Personal information
- Born: March 22, 1974 (age 52) Atlanta, Georgia
- Listed height: 6 ft 3 in (1.91 m)
- Listed weight: 255 lb (116 kg)

Career information
- High school: Benjamin Elijah Mays High School
- College: Virginia

Career history
- Chicago Bears (1996)*; Miami Dolphins (1996)*; Chicago Bears (1996);
- * Offseason or practice squad member only

Career statistics
- Games played: 11
- Games started: 5
- Receptions: 9
- Receiving yards: 92
- Stats at Pro Football Reference

= Bobby Neely =

American football player (born 1974)

Robert Lee Neely (born March 22, 1974) is an American actor and former American football tight end who played for the Chicago Bears in the National Football League (NFL). He played college football at Virginia University.

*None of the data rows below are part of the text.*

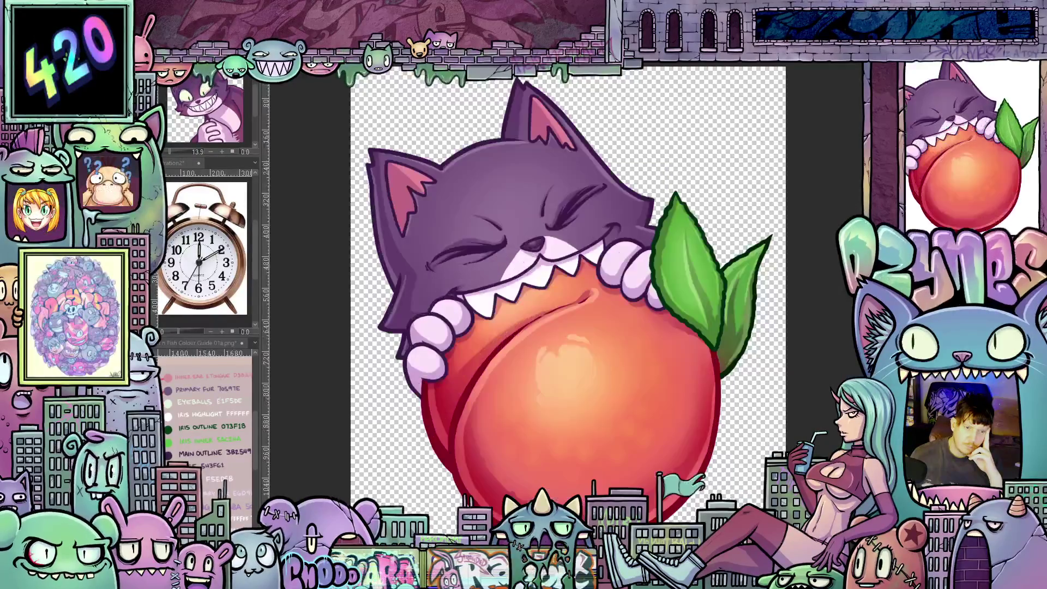
{"action": "scroll", "coordinate": [633, 238], "scroll_direction": "up", "scroll_amount": 3}
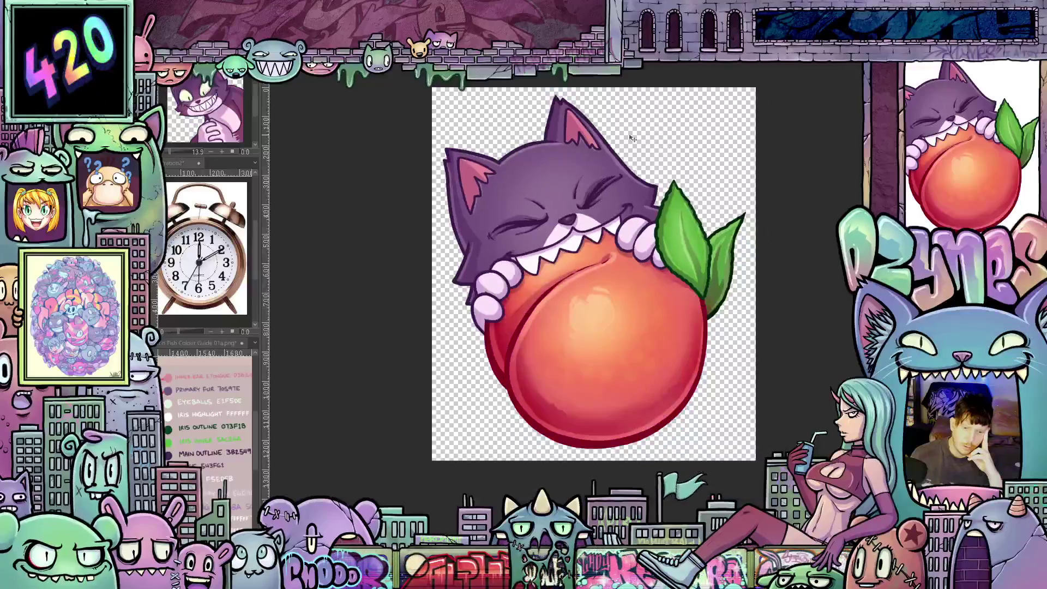
{"action": "scroll", "coordinate": [649, 238], "scroll_direction": "up", "scroll_amount": 2}
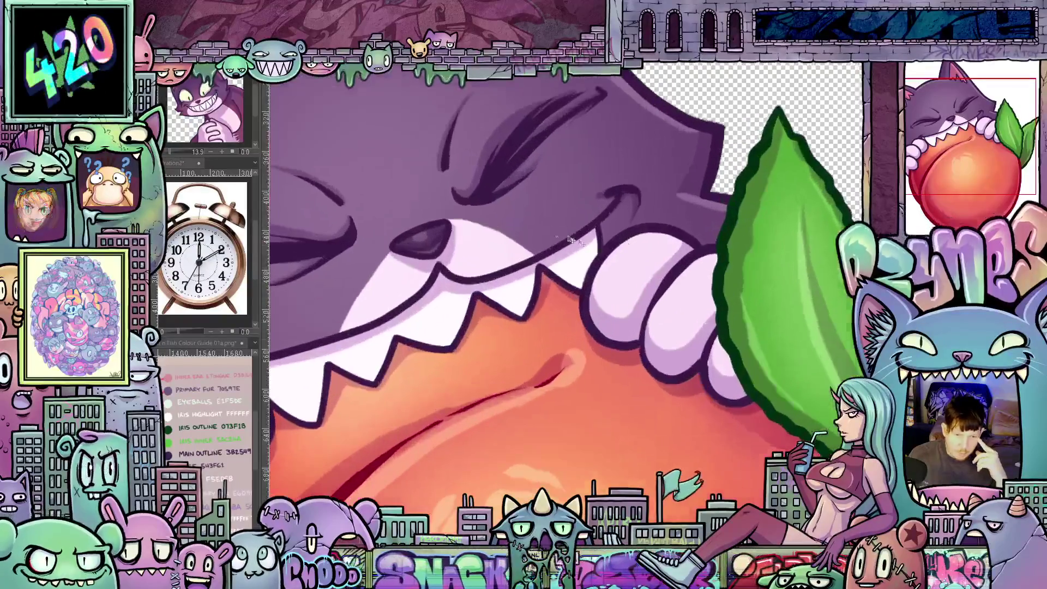
{"action": "scroll", "coordinate": [487, 206], "scroll_direction": "up", "scroll_amount": 2}
{"action": "scroll", "coordinate": [487, 207], "scroll_direction": "down", "scroll_amount": 5}
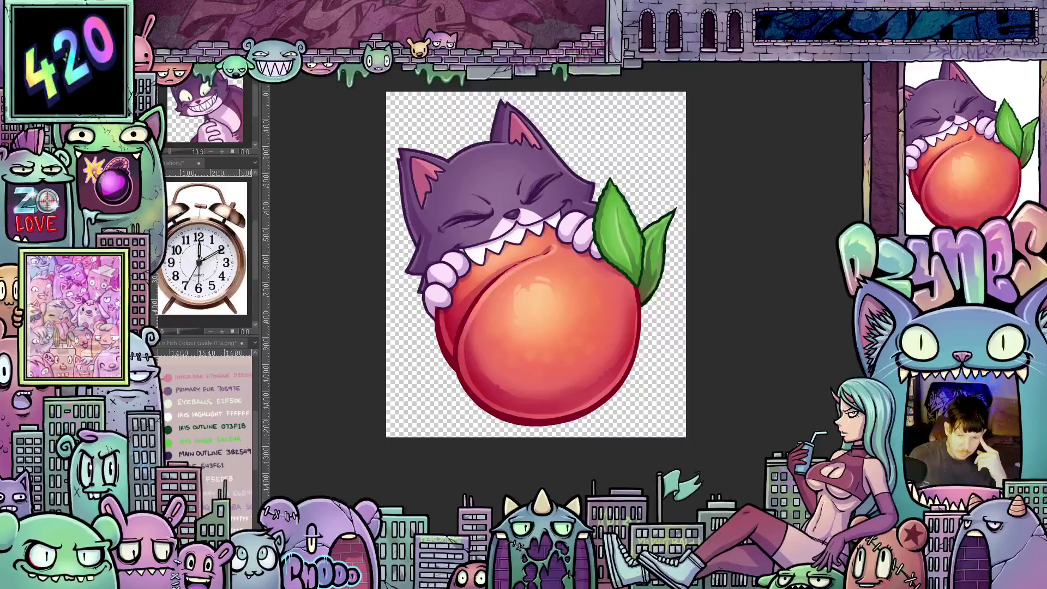
{"action": "scroll", "coordinate": [837, 270], "scroll_direction": "up", "scroll_amount": 2}
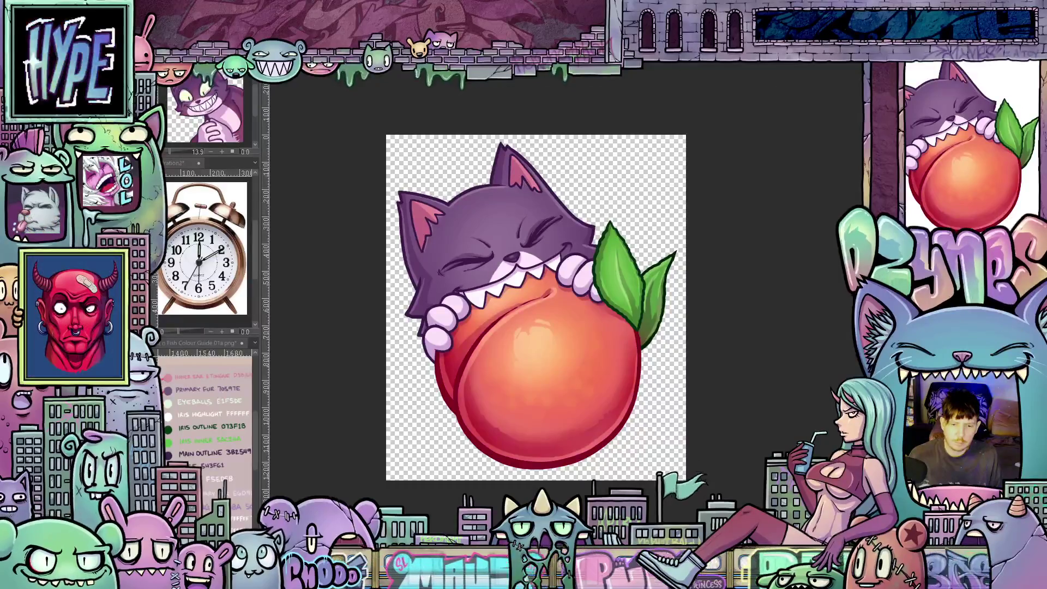
- Close the SalemPeach 01a and SalemBite 01b Alert documents, discarding unsaved changes
{"action": "left_click", "coordinate": [802, 83]}
{"action": "key", "text": "ctrl+w"}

== Early life and education ==
Neely played all four of his college years at Virginia University. He played his first year at Virginia, being one of only four true freshman that season. After his first season at the University of Virginia, he was regarded as one of the best freshman Tight-Ends in the country. After suffering, a high ankle sprain during a career high statistical game against the University of Michigan in 1995, Bobby played in only five games his senior season. He was very frustrated that he had missed the chance to be an All-ACC tight end. He believed that he deserved the award because he did just as well as the winner. He also claimed that he was the best tight end out there and one of the only 'real' ones. Meaning, having the ability to both block and catch passes was key. While there, he caught 50 passes for 509 yards. Unfortunately out of those 50 catches, none resulted in a touchdown. Some believe these factors led to him being undrafted.

== Professional career ==
After college, he was signed to the Chicago Bears as an undrafted free agent. He did not make the final roster. Therefore, he decided to sign with the Miami Dolphins practice squad. About five games into the season, however, the Bears had lost all of their active tight ends due to injuries. They re-signed Neely to their active roster where he was now the starting tight end. During his rookie season, he played in eleven games, starting in five. He caught 9-of-13 passes for 92 yards in the games he played. He suffered a career-ending injury before his second season.

== Post career ==
Neely took his talents to Los Angeles to pursue a career in entertainment. He has appeared on shows NCIS, Grey's Anatomy, and most recently Rebel, and Seal Team. He currently still lives in Los Angeles and is a Luxury Real Estate agent with Amalfi Estates in Pacific Palisades.